We didn’t put an exact date on exactly when they’re set but they’re set in a very relatable near future. Technology has not really evolved that much. If you look at how much technology has evolved in the lats 30 years, it hasn’t made huge strides forward. Things have gotten a little smaller sometimes. I don’t think anything works particularly better than it did 30 years ago. Sometimes it works worse, the better technology has got. So we felt if our show was projected 30 or 40 years in the future, although we weren’t specific about it, that things would have changed but they would basically still be the same. It will be a very clear projection from today into the future. So it wasn’t going to be something that was in the far future because I think sometimes those settings and those characters do become a little unrelatable. It’s a character piece and we wanted the characters to be very relatable. So we didn’t want the science fiction to get in the way of the character stories.

When you’re doing a show with flashbacks, do you have to think about Lost? How did you want Origin to operate differently?
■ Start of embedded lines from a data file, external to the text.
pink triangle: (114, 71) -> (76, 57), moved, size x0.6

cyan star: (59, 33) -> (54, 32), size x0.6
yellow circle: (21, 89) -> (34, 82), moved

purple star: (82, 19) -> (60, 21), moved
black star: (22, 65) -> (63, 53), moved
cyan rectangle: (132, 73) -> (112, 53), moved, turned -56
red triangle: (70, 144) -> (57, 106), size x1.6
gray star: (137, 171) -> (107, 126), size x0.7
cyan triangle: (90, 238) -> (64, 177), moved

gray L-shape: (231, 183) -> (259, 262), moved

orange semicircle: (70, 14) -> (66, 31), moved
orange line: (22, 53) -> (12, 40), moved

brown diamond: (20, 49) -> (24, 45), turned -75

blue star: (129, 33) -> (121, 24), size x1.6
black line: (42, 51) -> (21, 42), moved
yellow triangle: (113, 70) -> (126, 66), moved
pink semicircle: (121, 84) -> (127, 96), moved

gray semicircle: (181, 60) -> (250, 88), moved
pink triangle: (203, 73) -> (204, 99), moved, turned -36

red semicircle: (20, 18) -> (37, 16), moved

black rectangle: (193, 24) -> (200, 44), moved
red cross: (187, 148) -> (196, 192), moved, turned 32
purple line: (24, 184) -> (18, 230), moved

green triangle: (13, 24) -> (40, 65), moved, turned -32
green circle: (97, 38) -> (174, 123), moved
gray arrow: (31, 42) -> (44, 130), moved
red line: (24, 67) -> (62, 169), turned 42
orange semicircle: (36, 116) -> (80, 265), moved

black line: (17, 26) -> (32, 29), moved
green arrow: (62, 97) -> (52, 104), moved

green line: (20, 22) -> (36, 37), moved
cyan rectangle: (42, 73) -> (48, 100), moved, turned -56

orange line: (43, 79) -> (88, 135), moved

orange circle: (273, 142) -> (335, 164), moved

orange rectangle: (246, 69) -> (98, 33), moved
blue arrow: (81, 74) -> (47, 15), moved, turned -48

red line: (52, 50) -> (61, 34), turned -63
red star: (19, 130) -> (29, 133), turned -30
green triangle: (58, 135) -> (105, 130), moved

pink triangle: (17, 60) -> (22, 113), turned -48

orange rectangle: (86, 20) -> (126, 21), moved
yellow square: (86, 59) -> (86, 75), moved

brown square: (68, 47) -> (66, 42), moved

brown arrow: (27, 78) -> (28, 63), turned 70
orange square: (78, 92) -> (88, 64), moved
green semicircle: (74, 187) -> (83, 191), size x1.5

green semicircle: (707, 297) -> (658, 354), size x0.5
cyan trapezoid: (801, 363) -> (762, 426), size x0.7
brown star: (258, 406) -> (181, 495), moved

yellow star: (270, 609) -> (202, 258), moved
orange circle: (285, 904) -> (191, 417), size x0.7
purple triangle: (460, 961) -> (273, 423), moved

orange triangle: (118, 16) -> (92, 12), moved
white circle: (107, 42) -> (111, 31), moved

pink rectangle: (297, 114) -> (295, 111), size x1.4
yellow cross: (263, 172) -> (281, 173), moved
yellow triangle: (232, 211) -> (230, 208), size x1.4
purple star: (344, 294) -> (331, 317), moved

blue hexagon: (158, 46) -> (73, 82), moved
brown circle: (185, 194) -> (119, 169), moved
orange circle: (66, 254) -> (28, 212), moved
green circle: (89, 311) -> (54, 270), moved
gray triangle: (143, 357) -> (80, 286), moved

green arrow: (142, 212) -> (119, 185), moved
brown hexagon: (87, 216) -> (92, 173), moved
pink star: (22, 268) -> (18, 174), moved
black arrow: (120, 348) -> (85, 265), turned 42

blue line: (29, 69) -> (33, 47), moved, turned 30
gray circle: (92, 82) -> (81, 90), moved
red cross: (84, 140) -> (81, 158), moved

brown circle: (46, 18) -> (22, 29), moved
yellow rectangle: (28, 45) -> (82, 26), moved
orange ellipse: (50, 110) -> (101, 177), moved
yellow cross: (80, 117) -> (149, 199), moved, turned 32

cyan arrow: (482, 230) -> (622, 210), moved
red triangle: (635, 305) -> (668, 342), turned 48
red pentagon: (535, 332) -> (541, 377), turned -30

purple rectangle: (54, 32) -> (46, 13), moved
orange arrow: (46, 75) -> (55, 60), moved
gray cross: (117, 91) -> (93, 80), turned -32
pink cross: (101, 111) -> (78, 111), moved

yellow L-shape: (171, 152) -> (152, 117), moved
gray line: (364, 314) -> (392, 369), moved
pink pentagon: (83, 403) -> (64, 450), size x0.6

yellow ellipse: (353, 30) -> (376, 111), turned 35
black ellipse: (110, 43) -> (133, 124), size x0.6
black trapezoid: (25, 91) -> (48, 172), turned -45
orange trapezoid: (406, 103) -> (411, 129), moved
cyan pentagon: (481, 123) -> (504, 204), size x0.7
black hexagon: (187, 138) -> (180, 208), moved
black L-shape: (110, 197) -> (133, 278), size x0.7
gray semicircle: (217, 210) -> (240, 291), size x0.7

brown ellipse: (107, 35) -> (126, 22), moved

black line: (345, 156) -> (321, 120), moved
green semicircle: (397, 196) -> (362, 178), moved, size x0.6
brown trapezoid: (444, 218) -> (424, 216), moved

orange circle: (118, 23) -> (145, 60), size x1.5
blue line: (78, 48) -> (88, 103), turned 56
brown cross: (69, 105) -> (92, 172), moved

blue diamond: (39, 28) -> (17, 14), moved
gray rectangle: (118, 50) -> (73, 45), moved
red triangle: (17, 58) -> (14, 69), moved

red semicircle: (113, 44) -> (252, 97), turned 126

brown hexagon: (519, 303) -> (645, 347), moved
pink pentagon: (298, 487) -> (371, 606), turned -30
I think Lost didn’t invent the flashback obviously. It’s been a cinematic tool. It’s been around almost as long as cinema has. Certainly it did it exceptionally well so I think that was something that was always in the back of our minds, to try not to emulate Lost but to learn from what it had done really well and perhaps what it had failed to do as well. It was a big part of what we thought of but we didn’t see the show as being an imitator of Lost because the setting is so different. Ultimately, the character stories are a lot different as well. If you look at Lost, it was predominantly set on the island whereas this is more 50/50 or 60/40 split between Earth and the events on the spaceship.